══ SOURCE INFORMATION
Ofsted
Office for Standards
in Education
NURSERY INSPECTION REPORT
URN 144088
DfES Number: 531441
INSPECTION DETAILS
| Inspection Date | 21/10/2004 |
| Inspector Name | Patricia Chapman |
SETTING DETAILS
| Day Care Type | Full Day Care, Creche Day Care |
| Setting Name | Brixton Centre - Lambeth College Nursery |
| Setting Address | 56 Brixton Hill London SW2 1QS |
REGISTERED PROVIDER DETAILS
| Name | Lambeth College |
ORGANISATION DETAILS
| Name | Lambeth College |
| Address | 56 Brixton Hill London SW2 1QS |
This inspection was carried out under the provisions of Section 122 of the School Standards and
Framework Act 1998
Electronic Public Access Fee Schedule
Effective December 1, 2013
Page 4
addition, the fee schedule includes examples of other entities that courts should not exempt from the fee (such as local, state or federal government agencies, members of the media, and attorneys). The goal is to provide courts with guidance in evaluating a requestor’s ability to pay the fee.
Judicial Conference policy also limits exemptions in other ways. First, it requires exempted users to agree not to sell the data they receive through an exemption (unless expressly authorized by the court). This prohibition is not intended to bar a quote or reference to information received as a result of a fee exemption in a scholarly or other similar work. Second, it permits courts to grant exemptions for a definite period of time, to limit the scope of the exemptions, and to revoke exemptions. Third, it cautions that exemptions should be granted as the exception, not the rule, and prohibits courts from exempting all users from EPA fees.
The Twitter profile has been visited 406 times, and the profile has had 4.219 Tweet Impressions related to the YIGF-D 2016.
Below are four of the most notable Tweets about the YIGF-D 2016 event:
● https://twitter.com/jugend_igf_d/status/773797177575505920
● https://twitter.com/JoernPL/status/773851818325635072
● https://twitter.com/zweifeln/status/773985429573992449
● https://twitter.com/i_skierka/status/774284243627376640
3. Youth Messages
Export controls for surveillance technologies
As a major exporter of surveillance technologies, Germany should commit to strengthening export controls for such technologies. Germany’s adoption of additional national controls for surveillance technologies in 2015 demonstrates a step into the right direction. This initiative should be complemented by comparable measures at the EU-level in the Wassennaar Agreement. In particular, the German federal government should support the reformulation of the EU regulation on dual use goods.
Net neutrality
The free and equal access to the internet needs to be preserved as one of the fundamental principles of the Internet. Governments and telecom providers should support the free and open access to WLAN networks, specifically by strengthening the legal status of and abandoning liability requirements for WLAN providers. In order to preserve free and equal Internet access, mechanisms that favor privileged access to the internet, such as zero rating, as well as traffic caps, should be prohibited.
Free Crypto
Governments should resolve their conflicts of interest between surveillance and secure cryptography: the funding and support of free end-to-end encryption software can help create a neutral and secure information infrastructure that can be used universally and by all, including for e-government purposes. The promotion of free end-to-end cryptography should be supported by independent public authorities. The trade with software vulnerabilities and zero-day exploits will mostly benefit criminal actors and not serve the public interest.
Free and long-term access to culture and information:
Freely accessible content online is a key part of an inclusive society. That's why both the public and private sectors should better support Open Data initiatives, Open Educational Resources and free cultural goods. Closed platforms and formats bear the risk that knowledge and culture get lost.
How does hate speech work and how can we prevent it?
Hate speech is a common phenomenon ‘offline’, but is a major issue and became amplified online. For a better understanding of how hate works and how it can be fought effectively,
════
WHAT YOU NEED TO DO:
Please output an exact copy of the lines above, from the opening line of the data down to the line that contains "Creche Day Care |".

PROBLEM SOLUTION:
Ofsted
Office for Standards
in Education
NURSERY INSPECTION REPORT
URN 144088
DfES Number: 531441
INSPECTION DETAILS
| Inspection Date | 21/10/2004 |
| Inspector Name | Patricia Chapman |
SETTING DETAILS
| Day Care Type | Full Day Care, Creche Day Care |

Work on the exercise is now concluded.